■ Exercise details: From the entries below, report only the number of lines that contain the word "GenerationSoftware".

■ Entries provided:
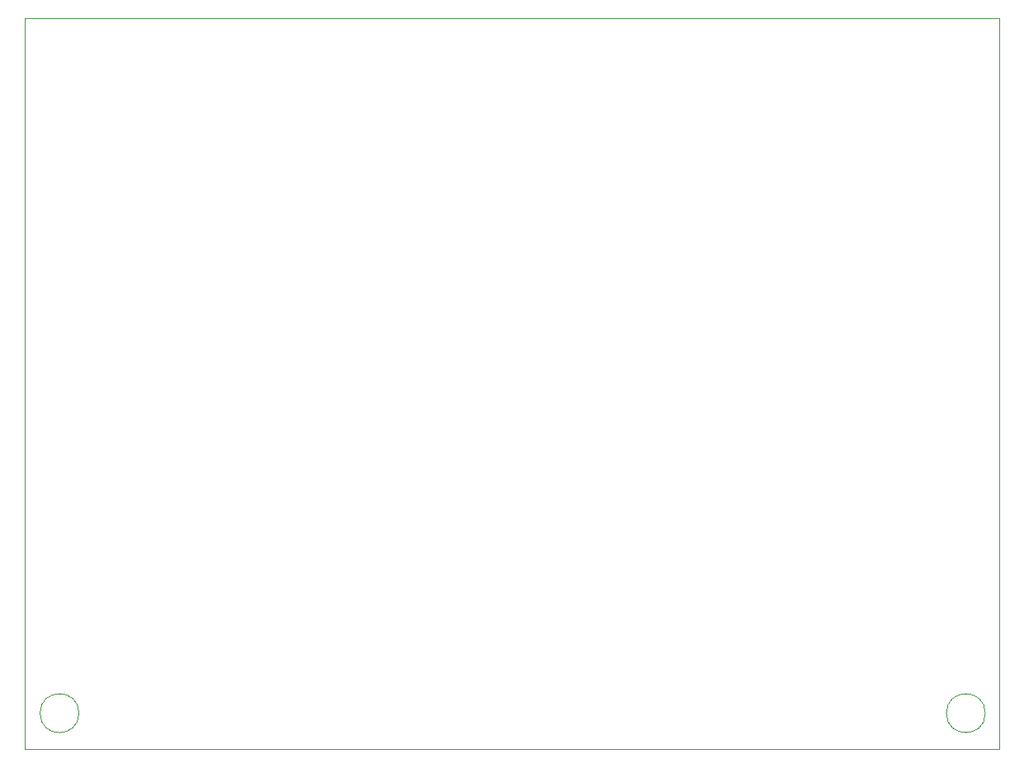
<source format=gm1>
G04 #@! TF.GenerationSoftware,KiCad,Pcbnew,8.0.1*
G04 #@! TF.CreationDate,2024-04-28T20:10:18-04:00*
G04 #@! TF.ProjectId,qsd2,71736432-2e6b-4696-9361-645f70636258,rev?*
G04 #@! TF.SameCoordinates,Original*
G04 #@! TF.FileFunction,Profile,NP*
%FSLAX46Y46*%
G04 Gerber Fmt 4.6, Leading zero omitted, Abs format (unit mm)*
G04 Created by KiCad (PCBNEW 8.0.1) date 2024-04-28 20:10:18*
%MOMM*%
%LPD*%
G01*
G04 APERTURE LIST*
G04 #@! TA.AperFunction,Profile*
%ADD10C,0.100000*%
G04 #@! TD*
G04 APERTURE END LIST*
D10*
X197750000Y-110900000D02*
G75*
G02*
X193750000Y-110900000I-2000000J0D01*
G01*
X193750000Y-110900000D02*
G75*
G02*
X197750000Y-110900000I2000000J0D01*
G01*
X99200000Y-39600000D02*
X199200000Y-39600000D01*
X199200000Y-114600000D01*
X99200000Y-114600000D01*
X99200000Y-39600000D01*
X104750000Y-110900000D02*
G75*
G02*
X100750000Y-110900000I-2000000J0D01*
G01*
X100750000Y-110900000D02*
G75*
G02*
X104750000Y-110900000I2000000J0D01*
G01*
M02*

</source>
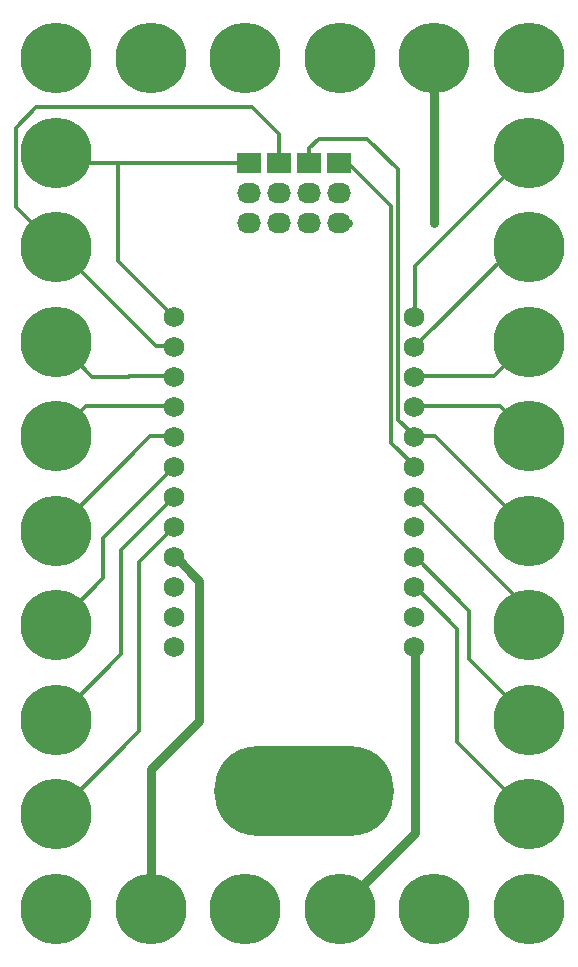
<source format=gtl>
%TF.GenerationSoftware,KiCad,Pcbnew,4.0.7-e2-6376~58~ubuntu16.04.1*%
%TF.CreationDate,2018-07-16T09:48:52-07:00*%
%TF.ProjectId,6x10-Photon-Breakout,3678392D50686F746F6E2D427265616B,1.0*%
%TF.FileFunction,Copper,L1,Top,Signal*%
%FSLAX46Y46*%
G04 Gerber Fmt 4.6, Leading zero omitted, Abs format (unit mm)*
G04 Created by KiCad (PCBNEW 4.0.7-e2-6376~58~ubuntu16.04.1) date Mon Jul 16 09:48:52 2018*
%MOMM*%
%LPD*%
G01*
G04 APERTURE LIST*
%ADD10C,0.350000*%
%ADD11C,6.000000*%
%ADD12C,1.727200*%
%ADD13R,2.032000X1.727200*%
%ADD14O,2.032000X1.727200*%
%ADD15O,15.240000X7.620000*%
%ADD16C,0.685800*%
%ADD17C,0.762000*%
%ADD18C,0.330200*%
%ADD19C,0.330200*%
%ADD20C,0.350000*%
G04 APERTURE END LIST*
D10*
D11*
X98999000Y-71800000D03*
X99000000Y-79800000D03*
X99000000Y-95800000D03*
X99000000Y-63800000D03*
X99000000Y-87800000D03*
X98999000Y-55800000D03*
X98999000Y-47800000D03*
X59000000Y-103800000D03*
X66999000Y-103800000D03*
X74999000Y-103800000D03*
X90999000Y-103800000D03*
X74999000Y-31800000D03*
X82999000Y-31800000D03*
X59000000Y-31800000D03*
X66999000Y-31800000D03*
X98999000Y-31800000D03*
X58999000Y-47800000D03*
X58999000Y-55800000D03*
X58999000Y-63800000D03*
X58999000Y-71800000D03*
X58999000Y-79800000D03*
X58999000Y-87800000D03*
X58999000Y-95800000D03*
X98999000Y-103800000D03*
X98999000Y-39800000D03*
X58999000Y-39800000D03*
X82999000Y-103800000D03*
X90999000Y-31800000D03*
D12*
X89336238Y-81643854D03*
X89336238Y-79103854D03*
X89336238Y-76563854D03*
X89336238Y-74023854D03*
X89336238Y-71483854D03*
X89336238Y-68943854D03*
X89336238Y-66403854D03*
X89336238Y-63863854D03*
X89336238Y-61323854D03*
X89336238Y-58783854D03*
X89336238Y-56243854D03*
X89336238Y-53703854D03*
X69016238Y-56243854D03*
X69016238Y-76563854D03*
X69016238Y-61323854D03*
X69016238Y-58783854D03*
X69016238Y-79103854D03*
X69016238Y-71483854D03*
X69016238Y-81643854D03*
X69016238Y-68943854D03*
X69016238Y-66403854D03*
X69016238Y-63863854D03*
X69016238Y-74023854D03*
X69016238Y-53703854D03*
D13*
X82931000Y-40640000D03*
D14*
X82931000Y-43180000D03*
X82931000Y-45720000D03*
D13*
X80391000Y-40640000D03*
D14*
X80391000Y-43180000D03*
X80391000Y-45720000D03*
D13*
X77851000Y-40640000D03*
D14*
X77851000Y-43180000D03*
X77851000Y-45720000D03*
D15*
X80010000Y-93853000D03*
D13*
X75311000Y-40640000D03*
D14*
X75311000Y-43180000D03*
X75311000Y-45720000D03*
D16*
X91037000Y-45720000D03*
D17*
X89408000Y-97386000D02*
X89374238Y-97352238D01*
X89374238Y-97352238D02*
X89374238Y-81600854D01*
X83037000Y-103757000D02*
X89408000Y-97386000D01*
X90999000Y-31800000D02*
X90999000Y-45682000D01*
X90999000Y-45682000D02*
X91037000Y-45720000D01*
X83693000Y-45720000D02*
X83540600Y-45720000D01*
X69054238Y-73980854D02*
X71120000Y-76046616D01*
X71120000Y-87884000D02*
X67037000Y-91967000D01*
X67037000Y-91967000D02*
X67037000Y-103757000D01*
X71120000Y-76046616D02*
X71120000Y-87884000D01*
D18*
X80391000Y-40640000D02*
X80391000Y-39446200D01*
X80391000Y-39446200D02*
X81229200Y-38608000D01*
X81229200Y-38608000D02*
X85344000Y-38608000D01*
X87960211Y-62406827D02*
X89374238Y-63820854D01*
X85344000Y-38608000D02*
X87960211Y-41224211D01*
X87960211Y-41224211D02*
X87960211Y-62406827D01*
X89374238Y-63820854D02*
X91100854Y-63820854D01*
X91100854Y-63820854D02*
X99037000Y-71757000D01*
X58999000Y-47800000D02*
X55579899Y-44380899D01*
X55579899Y-44380899D02*
X55579899Y-37688901D01*
X55579899Y-37688901D02*
X57302400Y-35966400D01*
X57302400Y-35966400D02*
X75590400Y-35966400D01*
X75590400Y-35966400D02*
X77851000Y-38227000D01*
X77851000Y-38227000D02*
X77851000Y-40640000D01*
X59037000Y-47757000D02*
X67480854Y-56200854D01*
X67480854Y-56200854D02*
X69054238Y-56200854D01*
X67310000Y-40640000D02*
X64211200Y-40640000D01*
X68732400Y-40640000D02*
X67310000Y-40640000D01*
X67310000Y-40640000D02*
X75311000Y-40640000D01*
X64211200Y-40640000D02*
X59920000Y-40640000D01*
X64262000Y-48949616D02*
X64262000Y-40690800D01*
X64262000Y-40690800D02*
X64211200Y-40640000D01*
X69016238Y-53703854D02*
X64262000Y-48949616D01*
X59920000Y-40640000D02*
X59037000Y-39757000D01*
X87376000Y-44297600D02*
X83718400Y-40640000D01*
X87376000Y-64362616D02*
X87376000Y-44297600D01*
X89374238Y-66360854D02*
X87376000Y-64362616D01*
X89374238Y-61280854D02*
X96561854Y-61280854D01*
X96561854Y-61280854D02*
X99038000Y-63757000D01*
X89374238Y-58740854D02*
X96053146Y-58740854D01*
X96053146Y-58740854D02*
X99037000Y-55757000D01*
X89374238Y-56200854D02*
X97818092Y-47757000D01*
X97818092Y-47757000D02*
X99037000Y-47757000D01*
X89374238Y-53660854D02*
X89374238Y-49419762D01*
X89374238Y-49419762D02*
X99037000Y-39757000D01*
X89374238Y-68900854D02*
X99038000Y-78564616D01*
X99038000Y-78564616D02*
X99038000Y-79757000D01*
X92964000Y-80110616D02*
X92964000Y-89683000D01*
X92964000Y-89683000D02*
X99038000Y-95757000D01*
X89374238Y-76520854D02*
X92964000Y-80110616D01*
X93980000Y-78586616D02*
X93980000Y-82699000D01*
X93980000Y-82699000D02*
X99038000Y-87757000D01*
X89374238Y-73980854D02*
X93980000Y-78586616D01*
X65211146Y-58740854D02*
X65195001Y-58756999D01*
X65195001Y-58756999D02*
X62036999Y-58756999D01*
X62036999Y-58756999D02*
X59037000Y-55757000D01*
X69054238Y-58740854D02*
X65211146Y-58740854D01*
X69054238Y-61280854D02*
X61513146Y-61280854D01*
X61513146Y-61280854D02*
X59037000Y-63757000D01*
X69054238Y-63820854D02*
X66973146Y-63820854D01*
X66973146Y-63820854D02*
X59037000Y-71757000D01*
X62992000Y-75802000D02*
X62992000Y-72423092D01*
X62992000Y-72423092D02*
X69054238Y-66360854D01*
X59037000Y-79757000D02*
X62992000Y-75802000D01*
X64516000Y-82278000D02*
X64516000Y-73439092D01*
X64516000Y-73439092D02*
X69054238Y-68900854D01*
X59037000Y-87757000D02*
X64516000Y-82278000D01*
X66040000Y-74455092D02*
X66040000Y-88754000D01*
X66040000Y-88754000D02*
X59037000Y-95757000D01*
X69054238Y-71440854D02*
X66040000Y-74455092D01*
D19*
X91037000Y-45720000D03*
D20*
X98999000Y-71800000D03*
X99000000Y-79800000D03*
X99000000Y-95800000D03*
X99000000Y-63800000D03*
X99000000Y-87800000D03*
X98999000Y-55800000D03*
X98999000Y-47800000D03*
X59000000Y-103800000D03*
X66999000Y-103800000D03*
X74999000Y-103800000D03*
X90999000Y-103800000D03*
X74999000Y-31800000D03*
X82999000Y-31800000D03*
X59000000Y-31800000D03*
X66999000Y-31800000D03*
X98999000Y-31800000D03*
X58999000Y-47800000D03*
X58999000Y-55800000D03*
X58999000Y-63800000D03*
X58999000Y-71800000D03*
X58999000Y-79800000D03*
X58999000Y-87800000D03*
X58999000Y-95800000D03*
X98999000Y-103800000D03*
X98999000Y-39800000D03*
X58999000Y-39800000D03*
X82999000Y-103800000D03*
X90999000Y-31800000D03*
X89336238Y-81643854D03*
X89336238Y-79103854D03*
X89336238Y-76563854D03*
X89336238Y-74023854D03*
X89336238Y-71483854D03*
X89336238Y-68943854D03*
X89336238Y-66403854D03*
X89336238Y-63863854D03*
X89336238Y-61323854D03*
X89336238Y-58783854D03*
X89336238Y-56243854D03*
X89336238Y-53703854D03*
X69016238Y-56243854D03*
X69016238Y-76563854D03*
X69016238Y-61323854D03*
X69016238Y-58783854D03*
X69016238Y-79103854D03*
X69016238Y-71483854D03*
X69016238Y-81643854D03*
X69016238Y-68943854D03*
X69016238Y-66403854D03*
X69016238Y-63863854D03*
X69016238Y-74023854D03*
X69016238Y-53703854D03*
X82931000Y-40640000D03*
X82931000Y-43180000D03*
X82931000Y-45720000D03*
X80391000Y-40640000D03*
X80391000Y-43180000D03*
X80391000Y-45720000D03*
X77851000Y-40640000D03*
X77851000Y-43180000D03*
X77851000Y-45720000D03*
X75311000Y-40640000D03*
X75311000Y-43180000D03*
X75311000Y-45720000D03*
M02*

</source>
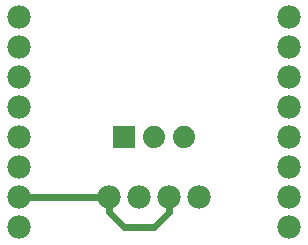
<source format=gbl>
G04 MADE WITH FRITZING*
G04 WWW.FRITZING.ORG*
G04 DOUBLE SIDED*
G04 HOLES PLATED*
G04 CONTOUR ON CENTER OF CONTOUR VECTOR*
%ASAXBY*%
%FSLAX23Y23*%
%MOIN*%
%OFA0B0*%
%SFA1.0B1.0*%
%ADD10C,0.074000*%
%ADD11C,0.078000*%
%ADD12C,0.024000*%
%ADD13R,0.001000X0.001000*%
%LNCOPPER0*%
G90*
G70*
G54D10*
X418Y382D03*
X518Y382D03*
X618Y382D03*
G54D11*
X368Y183D03*
X468Y183D03*
X568Y183D03*
X668Y183D03*
X68Y82D03*
X68Y182D03*
X68Y282D03*
X68Y382D03*
X68Y482D03*
X68Y582D03*
X68Y682D03*
X68Y782D03*
X968Y782D03*
X968Y682D03*
X968Y582D03*
X968Y482D03*
X968Y382D03*
X968Y282D03*
X968Y182D03*
X968Y82D03*
G54D12*
X98Y182D02*
X338Y183D01*
D02*
X368Y132D02*
X368Y152D01*
D02*
X518Y82D02*
X418Y82D01*
D02*
X418Y82D02*
X368Y132D01*
D02*
X568Y132D02*
X518Y82D01*
D02*
X568Y152D02*
X568Y132D01*
G54D13*
X381Y420D02*
X454Y420D01*
X381Y419D02*
X454Y419D01*
X381Y418D02*
X454Y418D01*
X381Y417D02*
X454Y417D01*
X381Y416D02*
X454Y416D01*
X381Y415D02*
X454Y415D01*
X381Y414D02*
X454Y414D01*
X381Y413D02*
X454Y413D01*
X381Y412D02*
X454Y412D01*
X381Y411D02*
X454Y411D01*
X381Y410D02*
X454Y410D01*
X381Y409D02*
X454Y409D01*
X381Y408D02*
X454Y408D01*
X381Y407D02*
X454Y407D01*
X381Y406D02*
X454Y406D01*
X381Y405D02*
X454Y405D01*
X381Y404D02*
X454Y404D01*
X381Y403D02*
X414Y403D01*
X420Y403D02*
X454Y403D01*
X381Y402D02*
X410Y402D01*
X424Y402D02*
X454Y402D01*
X381Y401D02*
X408Y401D01*
X426Y401D02*
X454Y401D01*
X381Y400D02*
X406Y400D01*
X428Y400D02*
X454Y400D01*
X381Y399D02*
X404Y399D01*
X430Y399D02*
X454Y399D01*
X381Y398D02*
X403Y398D01*
X431Y398D02*
X454Y398D01*
X381Y397D02*
X402Y397D01*
X432Y397D02*
X454Y397D01*
X381Y396D02*
X401Y396D01*
X433Y396D02*
X454Y396D01*
X381Y395D02*
X401Y395D01*
X433Y395D02*
X454Y395D01*
X381Y394D02*
X400Y394D01*
X434Y394D02*
X454Y394D01*
X381Y393D02*
X399Y393D01*
X435Y393D02*
X454Y393D01*
X381Y392D02*
X399Y392D01*
X435Y392D02*
X454Y392D01*
X381Y391D02*
X398Y391D01*
X436Y391D02*
X454Y391D01*
X381Y390D02*
X398Y390D01*
X436Y390D02*
X454Y390D01*
X381Y389D02*
X398Y389D01*
X436Y389D02*
X454Y389D01*
X381Y388D02*
X397Y388D01*
X437Y388D02*
X454Y388D01*
X381Y387D02*
X397Y387D01*
X437Y387D02*
X454Y387D01*
X381Y386D02*
X397Y386D01*
X437Y386D02*
X454Y386D01*
X381Y385D02*
X397Y385D01*
X437Y385D02*
X454Y385D01*
X381Y384D02*
X397Y384D01*
X437Y384D02*
X454Y384D01*
X381Y383D02*
X397Y383D01*
X437Y383D02*
X454Y383D01*
X381Y382D02*
X397Y382D01*
X437Y382D02*
X454Y382D01*
X381Y381D02*
X397Y381D01*
X437Y381D02*
X454Y381D01*
X381Y380D02*
X397Y380D01*
X437Y380D02*
X454Y380D01*
X381Y379D02*
X397Y379D01*
X437Y379D02*
X454Y379D01*
X381Y378D02*
X398Y378D01*
X436Y378D02*
X454Y378D01*
X381Y377D02*
X398Y377D01*
X436Y377D02*
X454Y377D01*
X381Y376D02*
X398Y376D01*
X436Y376D02*
X454Y376D01*
X381Y375D02*
X399Y375D01*
X435Y375D02*
X454Y375D01*
X381Y374D02*
X399Y374D01*
X435Y374D02*
X454Y374D01*
X381Y373D02*
X400Y373D01*
X434Y373D02*
X454Y373D01*
X381Y372D02*
X401Y372D01*
X433Y372D02*
X454Y372D01*
X381Y371D02*
X402Y371D01*
X433Y371D02*
X454Y371D01*
X381Y370D02*
X402Y370D01*
X432Y370D02*
X454Y370D01*
X381Y369D02*
X403Y369D01*
X431Y369D02*
X454Y369D01*
X381Y368D02*
X405Y368D01*
X429Y368D02*
X454Y368D01*
X381Y367D02*
X406Y367D01*
X428Y367D02*
X454Y367D01*
X381Y366D02*
X408Y366D01*
X426Y366D02*
X454Y366D01*
X381Y365D02*
X410Y365D01*
X424Y365D02*
X454Y365D01*
X381Y364D02*
X416Y364D01*
X418Y364D02*
X454Y364D01*
X381Y363D02*
X454Y363D01*
X381Y362D02*
X454Y362D01*
X381Y361D02*
X454Y361D01*
X381Y360D02*
X454Y360D01*
X381Y359D02*
X454Y359D01*
X381Y358D02*
X454Y358D01*
X381Y357D02*
X454Y357D01*
X381Y356D02*
X454Y356D01*
X381Y355D02*
X454Y355D01*
X381Y354D02*
X454Y354D01*
X381Y353D02*
X454Y353D01*
X381Y352D02*
X454Y352D01*
X381Y351D02*
X454Y351D01*
X381Y350D02*
X454Y350D01*
X381Y349D02*
X454Y349D01*
X381Y348D02*
X454Y348D01*
X381Y347D02*
X453Y347D01*
D02*
G04 End of Copper0*
M02*
</source>
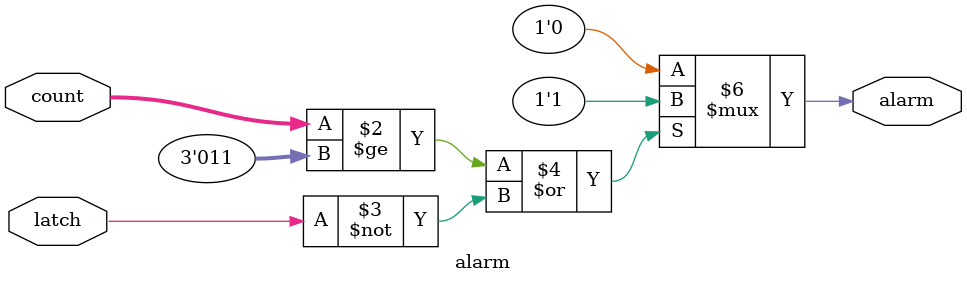
<source format=v>
module alarm(input [2:0]count,input latch,output reg alarm);//triggers whenever 'count' or 'latch' changes.
 always @(*) begin
if(count>=3'b011 | ~latch)begin
    alarm=1'b1;// Set alarm to '1' ,if 'count' is greater than or equal to 3 or 'latch' is broken.
 end
 else begin
alarm=1'b0; // Otherwise, seting 'alarm' to '0.
 end
 end
endmodule
</source>
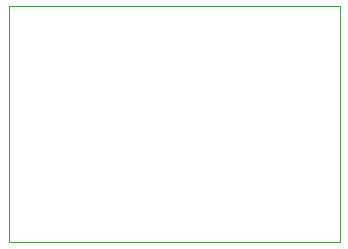
<source format=gbr>
G04 #@! TF.FileFunction,Profile,NP*
%FSLAX46Y46*%
G04 Gerber Fmt 4.6, Leading zero omitted, Abs format (unit mm)*
G04 Created by KiCad (PCBNEW 4.0.6) date 04/15/17 09:15:45*
%MOMM*%
%LPD*%
G01*
G04 APERTURE LIST*
%ADD10C,0.100000*%
G04 APERTURE END LIST*
D10*
X0Y-20000000D02*
X28000000Y-20000000D01*
X28000000Y0D02*
X0Y0D01*
X28000000Y0D02*
X28000000Y-20000000D01*
X0Y-20000000D02*
X0Y0D01*
M02*

</source>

■ Response: 2